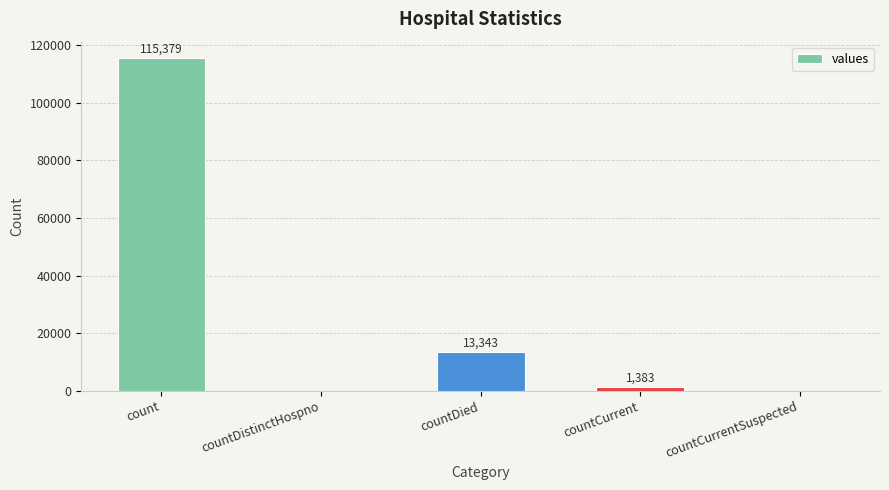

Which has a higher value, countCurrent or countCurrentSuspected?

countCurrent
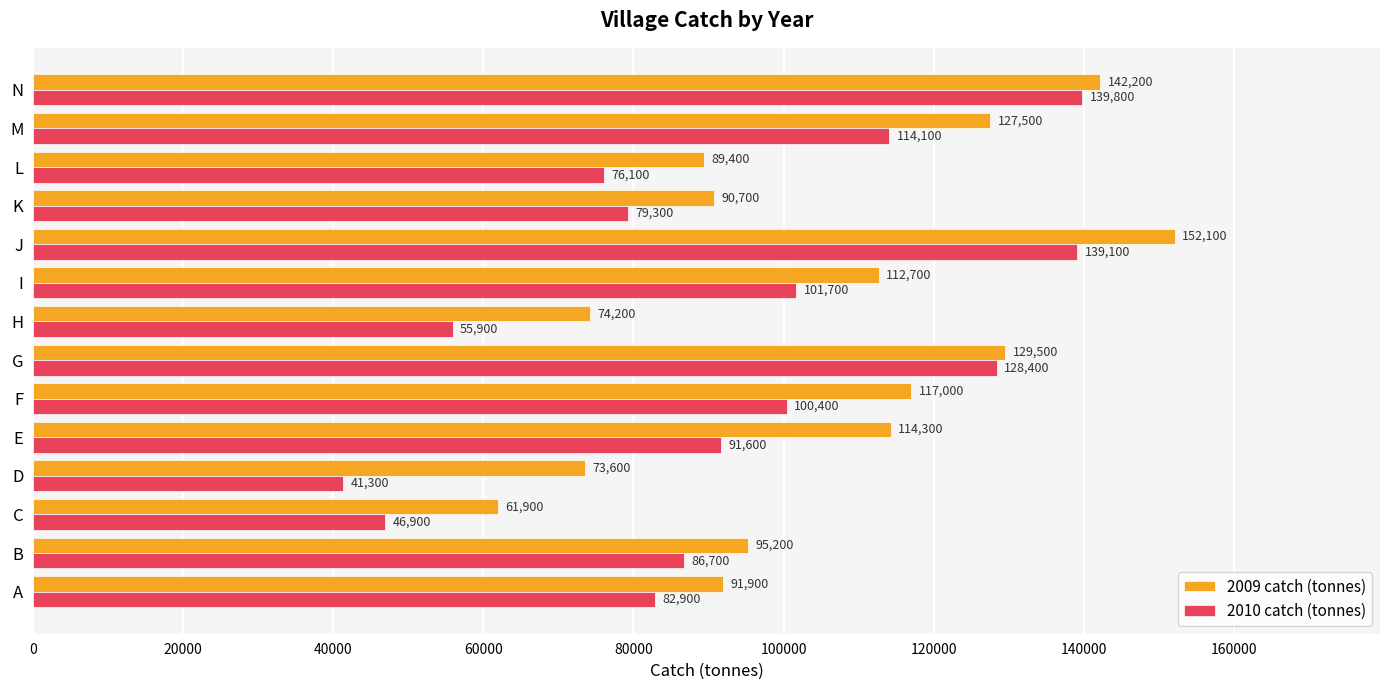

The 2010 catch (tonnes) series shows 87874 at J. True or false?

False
==
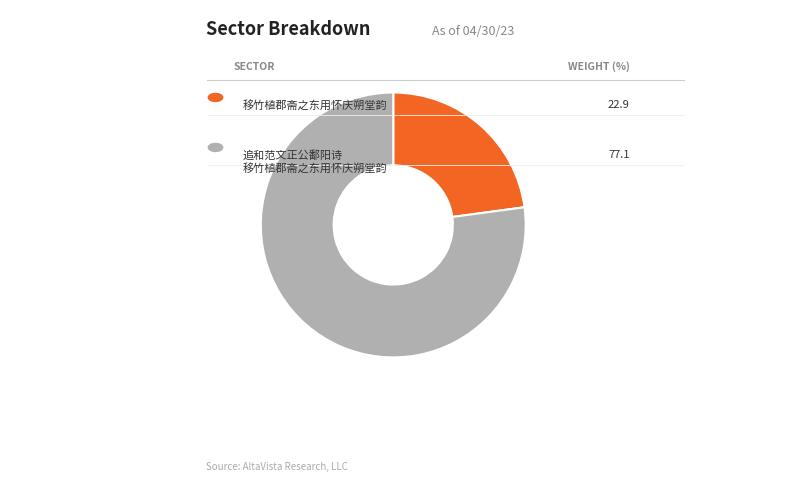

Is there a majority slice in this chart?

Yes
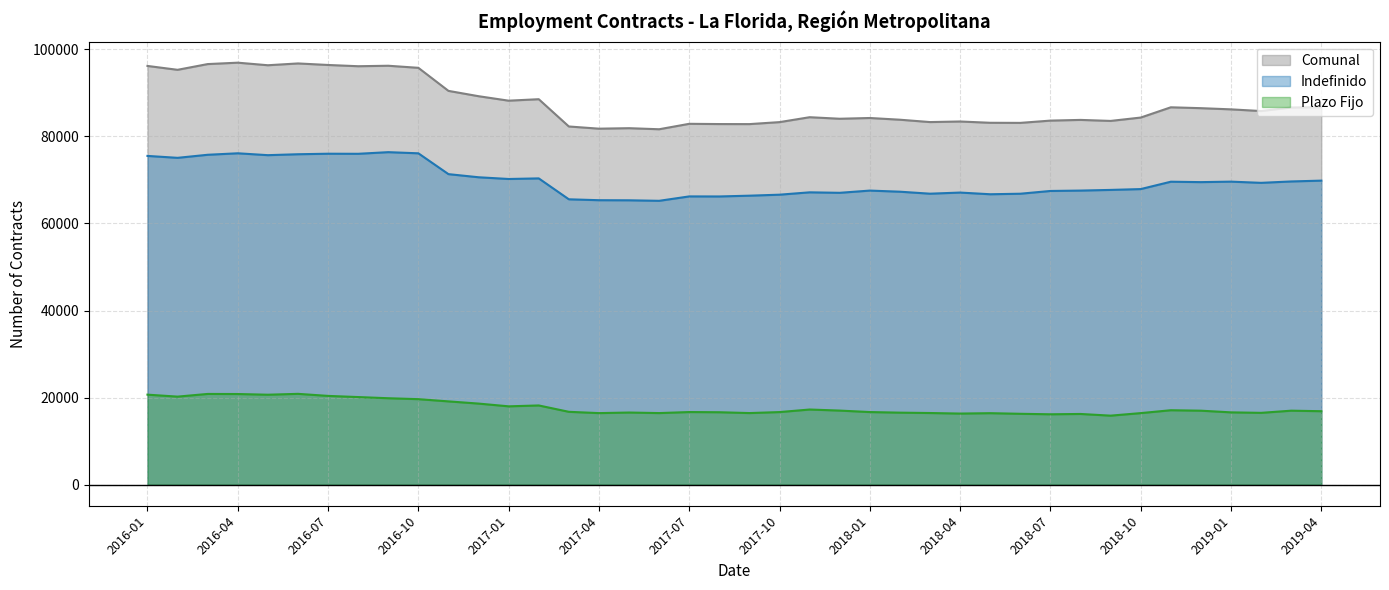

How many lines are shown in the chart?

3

● **EXERCISE REQUIREMENTS**:
Please pull out each line of the records that contains the string "chart", where a match counts only if the case is the same.

● **EXERCISE OUTPUT**:
Is there a majority slice in this chart?
How many lines are shown in the chart?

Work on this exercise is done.